═════ SUPPLIED RECORDS ═════

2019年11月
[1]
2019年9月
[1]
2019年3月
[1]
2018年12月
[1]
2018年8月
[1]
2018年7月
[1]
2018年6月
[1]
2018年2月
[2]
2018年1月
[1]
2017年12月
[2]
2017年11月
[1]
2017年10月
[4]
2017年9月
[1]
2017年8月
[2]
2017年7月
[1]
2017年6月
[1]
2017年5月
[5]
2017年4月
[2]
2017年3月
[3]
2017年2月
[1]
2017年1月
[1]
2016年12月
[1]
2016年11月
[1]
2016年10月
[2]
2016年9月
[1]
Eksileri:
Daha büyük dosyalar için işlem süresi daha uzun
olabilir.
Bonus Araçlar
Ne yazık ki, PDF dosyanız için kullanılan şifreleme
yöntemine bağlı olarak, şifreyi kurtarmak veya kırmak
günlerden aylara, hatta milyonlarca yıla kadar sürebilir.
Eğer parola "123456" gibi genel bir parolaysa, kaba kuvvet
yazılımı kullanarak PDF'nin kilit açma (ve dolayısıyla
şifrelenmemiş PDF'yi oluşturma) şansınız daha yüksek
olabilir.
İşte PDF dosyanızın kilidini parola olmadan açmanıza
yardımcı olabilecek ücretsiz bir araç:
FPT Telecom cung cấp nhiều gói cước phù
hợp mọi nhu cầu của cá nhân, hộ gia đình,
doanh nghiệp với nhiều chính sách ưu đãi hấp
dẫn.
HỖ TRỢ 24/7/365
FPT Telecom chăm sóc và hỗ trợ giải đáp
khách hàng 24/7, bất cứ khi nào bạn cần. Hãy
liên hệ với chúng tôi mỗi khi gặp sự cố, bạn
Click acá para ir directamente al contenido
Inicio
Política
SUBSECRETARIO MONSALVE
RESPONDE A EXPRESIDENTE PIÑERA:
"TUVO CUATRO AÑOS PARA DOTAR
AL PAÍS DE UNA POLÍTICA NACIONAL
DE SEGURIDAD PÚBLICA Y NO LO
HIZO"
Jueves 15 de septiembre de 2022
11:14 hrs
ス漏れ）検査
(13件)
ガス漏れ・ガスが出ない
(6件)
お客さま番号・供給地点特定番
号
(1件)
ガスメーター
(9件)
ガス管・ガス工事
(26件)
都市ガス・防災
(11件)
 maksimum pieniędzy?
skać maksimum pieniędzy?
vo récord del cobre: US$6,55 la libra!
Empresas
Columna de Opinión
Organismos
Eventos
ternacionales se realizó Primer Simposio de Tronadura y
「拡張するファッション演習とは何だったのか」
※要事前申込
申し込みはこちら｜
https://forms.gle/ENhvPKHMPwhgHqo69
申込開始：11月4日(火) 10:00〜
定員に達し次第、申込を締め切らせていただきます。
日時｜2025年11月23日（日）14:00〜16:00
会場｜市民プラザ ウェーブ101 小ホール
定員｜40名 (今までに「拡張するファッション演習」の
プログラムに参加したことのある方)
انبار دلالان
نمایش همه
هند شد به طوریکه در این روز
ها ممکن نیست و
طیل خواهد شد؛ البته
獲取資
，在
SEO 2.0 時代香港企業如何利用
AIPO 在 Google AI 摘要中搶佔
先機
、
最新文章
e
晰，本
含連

═════

THE PROBLEM: Reproduce the full listing above line by line, changing no character and leaving nothing out.

TASK SOLUTION:
2019年11月
[1]
2019年9月
[1]
2019年3月
[1]
2018年12月
[1]
2018年8月
[1]
2018年7月
[1]
2018年6月
[1]
2018年2月
[2]
2018年1月
[1]
2017年12月
[2]
2017年11月
[1]
2017年10月
[4]
2017年9月
[1]
2017年8月
[2]
2017年7月
[1]
2017年6月
[1]
2017年5月
[5]
2017年4月
[2]
2017年3月
[3]
2017年2月
[1]
2017年1月
[1]
2016年12月
[1]
2016年11月
[1]
2016年10月
[2]
2016年9月
[1]
Eksileri:
Daha büyük dosyalar için işlem süresi daha uzun
olabilir.
Bonus Araçlar
Ne yazık ki, PDF dosyanız için kullanılan şifreleme
yöntemine bağlı olarak, şifreyi kurtarmak veya kırmak
günlerden aylara, hatta milyonlarca yıla kadar sürebilir.
Eğer parola "123456" gibi genel bir parolaysa, kaba kuvvet
yazılımı kullanarak PDF'nin kilit açma (ve dolayısıyla
şifrelenmemiş PDF'yi oluşturma) şansınız daha yüksek
olabilir.
İşte PDF dosyanızın kilidini parola olmadan açmanıza
yardımcı olabilecek ücretsiz bir araç:
FPT Telecom cung cấp nhiều gói cước phù
hợp mọi nhu cầu của cá nhân, hộ gia đình,
doanh nghiệp với nhiều chính sách ưu đãi hấp
dẫn.
HỖ TRỢ 24/7/365
FPT Telecom chăm sóc và hỗ trợ giải đáp
khách hàng 24/7, bất cứ khi nào bạn cần. Hãy
liên hệ với chúng tôi mỗi khi gặp sự cố, bạn
Click acá para ir directamente al contenido
Inicio
Política
SUBSECRETARIO MONSALVE
RESPONDE A EXPRESIDENTE PIÑERA:
"TUVO CUATRO AÑOS PARA DOTAR
AL PAÍS DE UNA POLÍTICA NACIONAL
DE SEGURIDAD PÚBLICA Y NO LO
HIZO"
Jueves 15 de septiembre de 2022
11:14 hrs
ス漏れ）検査
(13件)
ガス漏れ・ガスが出ない
(6件)
お客さま番号・供給地点特定番
号
(1件)
ガスメーター
(9件)
ガス管・ガス工事
(26件)
都市ガス・防災
(11件)
 maksimum pieniędzy?
skać maksimum pieniędzy?
vo récord del cobre: US$6,55 la libra!
Empresas
Columna de Opinión
Organismos
Eventos
ternacionales se realizó Primer Simposio de Tronadura y
「拡張するファッション演習とは何だったのか」
※要事前申込
申し込みはこちら｜
https://forms.gle/ENhvPKHMPwhgHqo69
申込開始：11月4日(火) 10:00〜
定員に達し次第、申込を締め切らせていただきます。
日時｜2025年11月23日（日）14:00〜16:00
会場｜市民プラザ ウェーブ101 小ホール
定員｜40名 (今までに「拡張するファッション演習」の
プログラムに参加したことのある方)
انبار دلالان
نمایش همه
هند شد به طوریکه در این روز
ها ممکن نیست و
طیل خواهد شد؛ البته
獲取資
，在
SEO 2.0 時代香港企業如何利用
AIPO 在 Google AI 摘要中搶佔
先機
、
最新文章
e
晰，本
含連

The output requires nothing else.